## YOUR OBJECTIVE
Your answer is to be the count alone: the number of lines in the data below where "kinderen" appears.

## RAW DATA
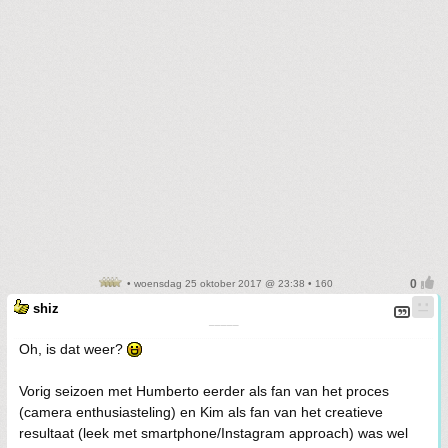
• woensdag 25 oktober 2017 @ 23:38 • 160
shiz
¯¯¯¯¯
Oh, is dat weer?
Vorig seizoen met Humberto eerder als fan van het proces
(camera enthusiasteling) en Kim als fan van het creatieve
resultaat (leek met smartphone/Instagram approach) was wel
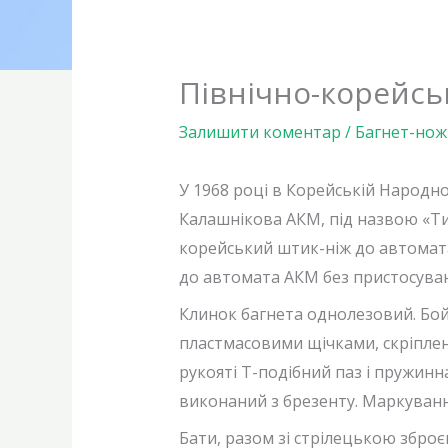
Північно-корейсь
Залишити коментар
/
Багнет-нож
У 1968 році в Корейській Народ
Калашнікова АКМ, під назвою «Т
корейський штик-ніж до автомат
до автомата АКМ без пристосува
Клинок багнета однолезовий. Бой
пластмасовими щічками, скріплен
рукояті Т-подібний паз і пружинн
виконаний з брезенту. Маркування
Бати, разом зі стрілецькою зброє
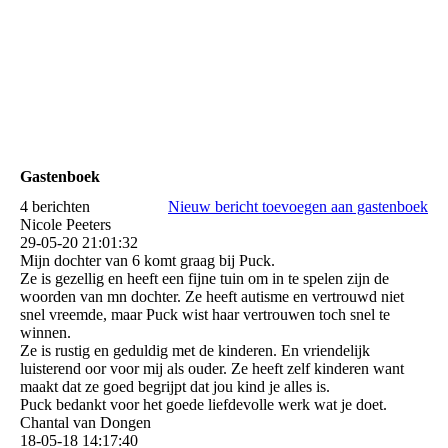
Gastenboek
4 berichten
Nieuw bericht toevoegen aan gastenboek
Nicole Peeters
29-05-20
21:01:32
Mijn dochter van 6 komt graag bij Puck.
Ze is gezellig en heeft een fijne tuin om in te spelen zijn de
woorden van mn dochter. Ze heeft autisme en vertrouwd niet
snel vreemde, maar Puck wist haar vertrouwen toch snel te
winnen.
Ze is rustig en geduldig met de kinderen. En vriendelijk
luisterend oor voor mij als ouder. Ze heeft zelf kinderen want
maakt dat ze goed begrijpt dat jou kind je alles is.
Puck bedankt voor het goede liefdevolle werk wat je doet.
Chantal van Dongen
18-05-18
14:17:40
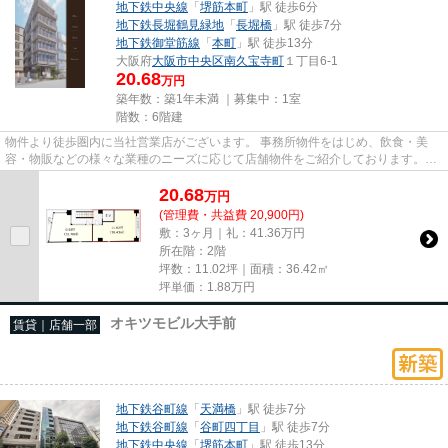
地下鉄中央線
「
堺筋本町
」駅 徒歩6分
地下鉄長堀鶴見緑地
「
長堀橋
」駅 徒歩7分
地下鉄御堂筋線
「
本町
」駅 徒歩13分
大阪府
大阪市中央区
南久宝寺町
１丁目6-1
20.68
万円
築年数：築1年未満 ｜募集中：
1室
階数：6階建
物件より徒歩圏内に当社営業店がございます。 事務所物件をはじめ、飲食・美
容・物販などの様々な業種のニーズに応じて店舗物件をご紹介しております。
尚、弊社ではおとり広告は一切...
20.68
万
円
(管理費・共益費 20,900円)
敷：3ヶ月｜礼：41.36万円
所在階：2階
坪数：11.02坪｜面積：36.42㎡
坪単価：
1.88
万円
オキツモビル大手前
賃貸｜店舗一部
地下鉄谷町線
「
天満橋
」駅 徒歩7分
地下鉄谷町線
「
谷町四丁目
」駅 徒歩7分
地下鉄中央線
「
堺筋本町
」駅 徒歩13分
* * *
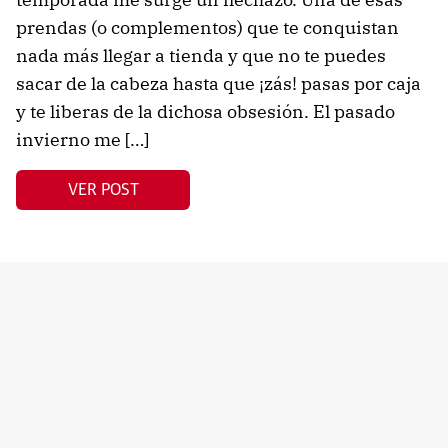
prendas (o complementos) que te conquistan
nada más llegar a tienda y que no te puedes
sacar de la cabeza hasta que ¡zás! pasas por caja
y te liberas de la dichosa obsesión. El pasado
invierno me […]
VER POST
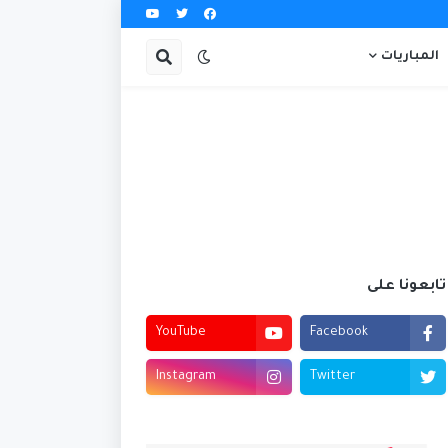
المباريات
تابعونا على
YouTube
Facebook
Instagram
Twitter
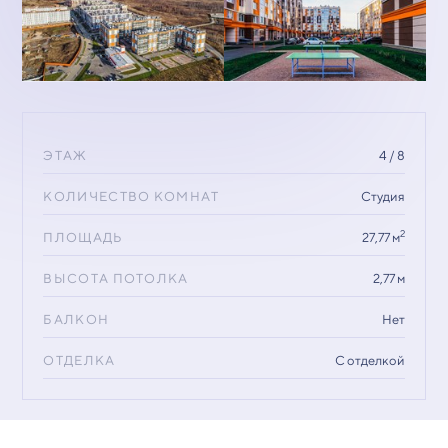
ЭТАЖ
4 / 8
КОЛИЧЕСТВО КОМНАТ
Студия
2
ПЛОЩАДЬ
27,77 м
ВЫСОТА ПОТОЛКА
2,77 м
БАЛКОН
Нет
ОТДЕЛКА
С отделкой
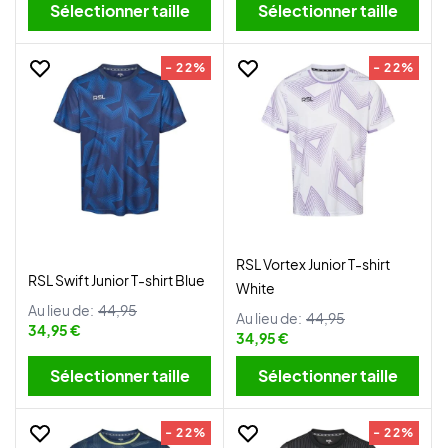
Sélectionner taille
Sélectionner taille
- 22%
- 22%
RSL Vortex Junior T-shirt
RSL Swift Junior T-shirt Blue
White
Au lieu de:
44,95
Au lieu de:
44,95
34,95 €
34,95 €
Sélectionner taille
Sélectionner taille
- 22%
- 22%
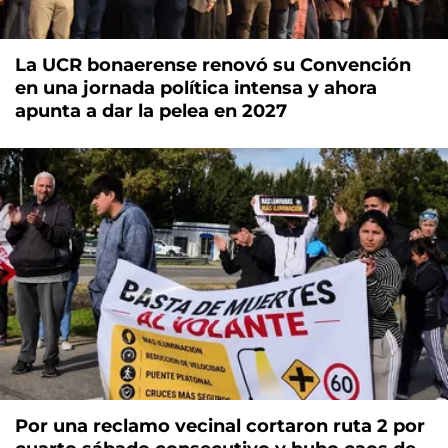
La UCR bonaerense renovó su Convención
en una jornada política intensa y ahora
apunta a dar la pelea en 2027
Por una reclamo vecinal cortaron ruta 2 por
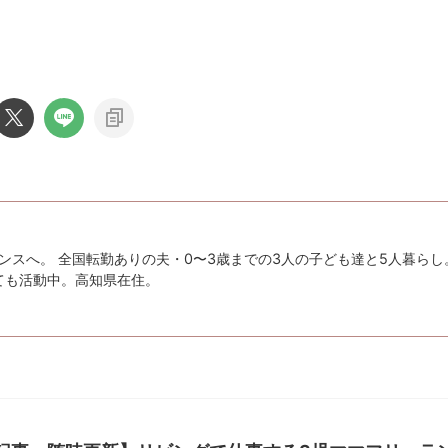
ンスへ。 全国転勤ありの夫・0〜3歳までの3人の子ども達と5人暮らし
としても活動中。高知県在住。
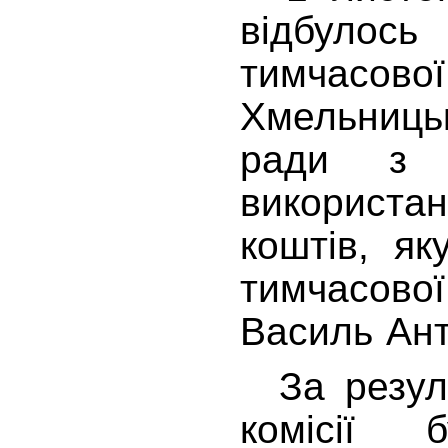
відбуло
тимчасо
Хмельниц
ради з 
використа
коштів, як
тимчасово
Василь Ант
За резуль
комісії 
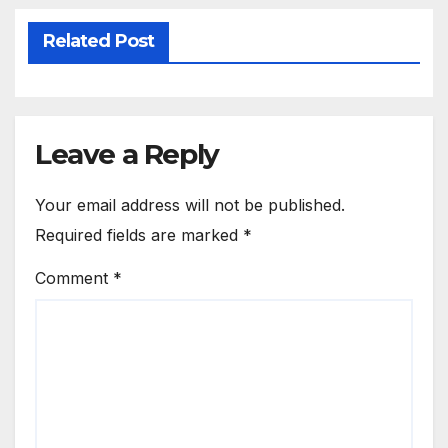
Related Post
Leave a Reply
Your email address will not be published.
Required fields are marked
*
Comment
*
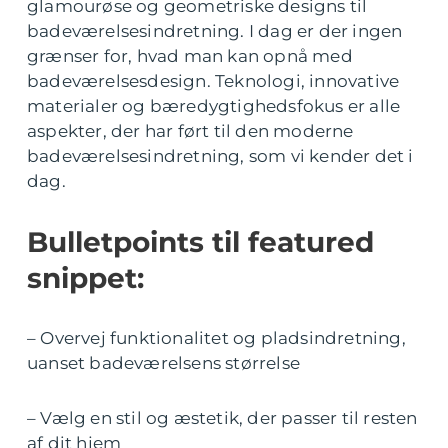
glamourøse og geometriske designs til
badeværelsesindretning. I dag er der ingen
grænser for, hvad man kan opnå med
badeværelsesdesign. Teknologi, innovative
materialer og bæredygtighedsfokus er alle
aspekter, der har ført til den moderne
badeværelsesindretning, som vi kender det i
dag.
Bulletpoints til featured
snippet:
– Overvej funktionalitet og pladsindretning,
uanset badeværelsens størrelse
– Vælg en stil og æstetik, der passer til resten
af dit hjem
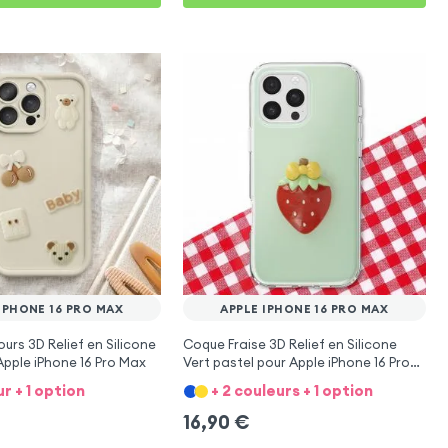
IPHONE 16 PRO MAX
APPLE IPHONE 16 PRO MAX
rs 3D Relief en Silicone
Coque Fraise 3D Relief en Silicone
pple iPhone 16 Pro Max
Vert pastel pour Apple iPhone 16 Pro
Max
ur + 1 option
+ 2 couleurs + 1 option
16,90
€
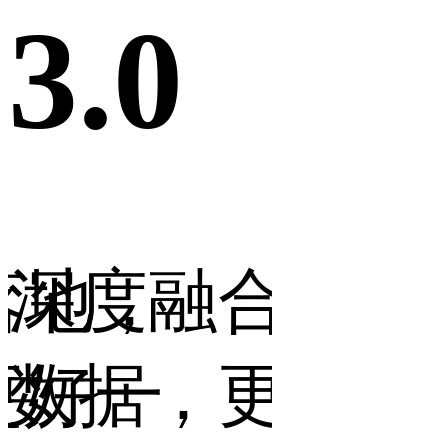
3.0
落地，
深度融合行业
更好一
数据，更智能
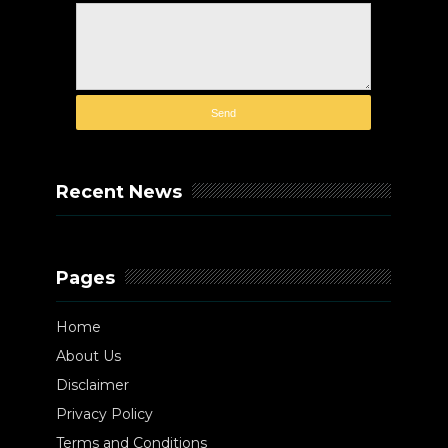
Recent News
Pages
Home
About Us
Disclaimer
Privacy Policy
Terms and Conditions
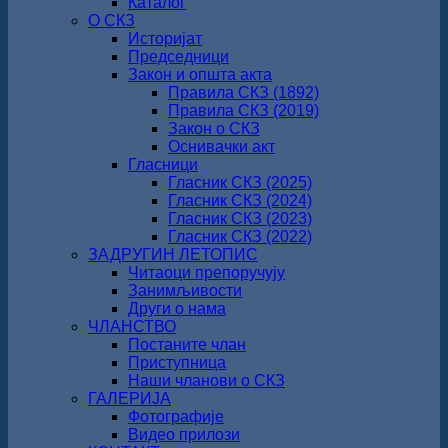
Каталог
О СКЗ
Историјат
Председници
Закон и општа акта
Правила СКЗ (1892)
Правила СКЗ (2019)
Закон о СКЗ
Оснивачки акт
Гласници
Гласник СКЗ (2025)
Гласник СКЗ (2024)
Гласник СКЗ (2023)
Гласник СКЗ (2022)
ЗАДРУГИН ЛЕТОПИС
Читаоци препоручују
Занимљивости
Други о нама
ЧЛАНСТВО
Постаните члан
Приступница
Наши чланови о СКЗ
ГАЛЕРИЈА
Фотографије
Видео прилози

## SOLUTION
2